*** Opening of Dataset records ***

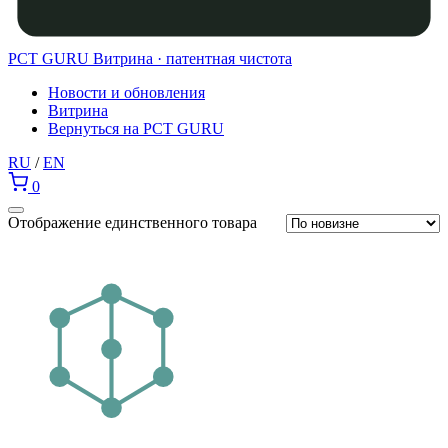
PCT GURU
Витрина · патентная чистота
Новости и обновления
Витрина
Вернуться на PCT GURU
RU
/
EN
0
Отображение единственного товара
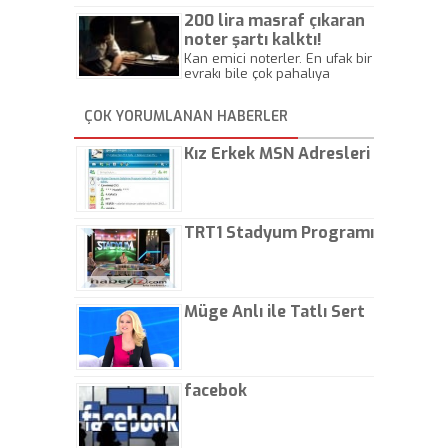
Beylik
200 lira masraf çıkaran
noter şartı kalktı!
Kan emici noterler. En ufak bir
evrakı bile çok pahalıya
yapıyorlar. Allah ellerine
düşürmesin. Çok paranızı
ÇOK YORUMLANAN HABERLER
kaptırıyorsunuz. - Kayhan
Gezenti
Kız Erkek MSN Adresleri
TRT1 Stadyum Programı
Müge Anlı ile Tatlı Sert
facebok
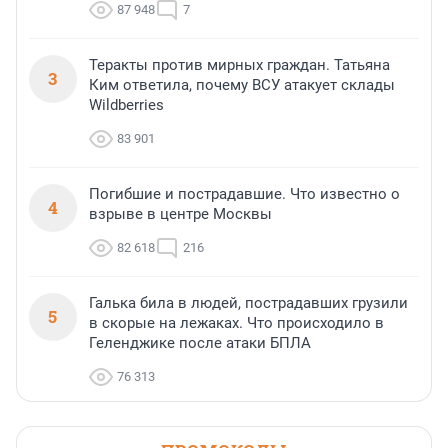
87 948
7
Теракты против мирных граждан. Татьяна
3
Ким ответила, почему ВСУ атакует склады
Wildberries
83 901
Погибшие и пострадавшие. Что известно о
4
взрыве в центре Москвы
82 618
216
Галька била в людей, пострадавших грузили
5
в скорые на лежаках. Что происходило в
Геленджике после атаки БПЛА
76 313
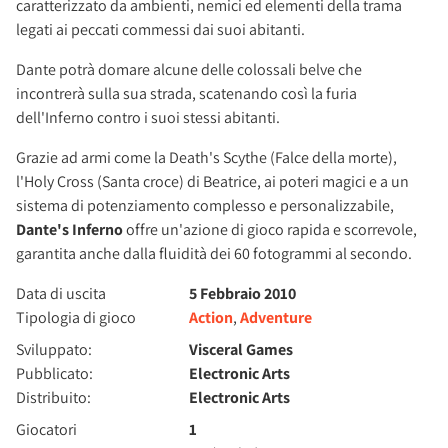
caratterizzato da ambienti, nemici ed elementi della trama
legati ai peccati commessi dai suoi abitanti.
Dante potrà domare alcune delle colossali belve che
incontrerà sulla sua strada, scatenando così la furia
dell'Inferno contro i suoi stessi abitanti.
Grazie ad armi come la Death's Scythe (Falce della morte),
l'Holy Cross (Santa croce) di Beatrice, ai poteri magici e a un
sistema di potenziamento complesso e personalizzabile,
Dante's Inferno
offre un'azione di gioco rapida e scorrevole,
garantita anche dalla fluidità dei 60 fotogrammi al secondo.
Data di uscita
5 Febbraio 2010
Tipologia di gioco
Action
,
Adventure
Sviluppato:
Visceral Games
Pubblicato:
Electronic Arts
Distribuito:
Electronic Arts
Giocatori
1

*** Close of Dataset records ***

# [Work order]
Go through the records, tally the lines holding the word "della", and give only the tally.

# [Response]
2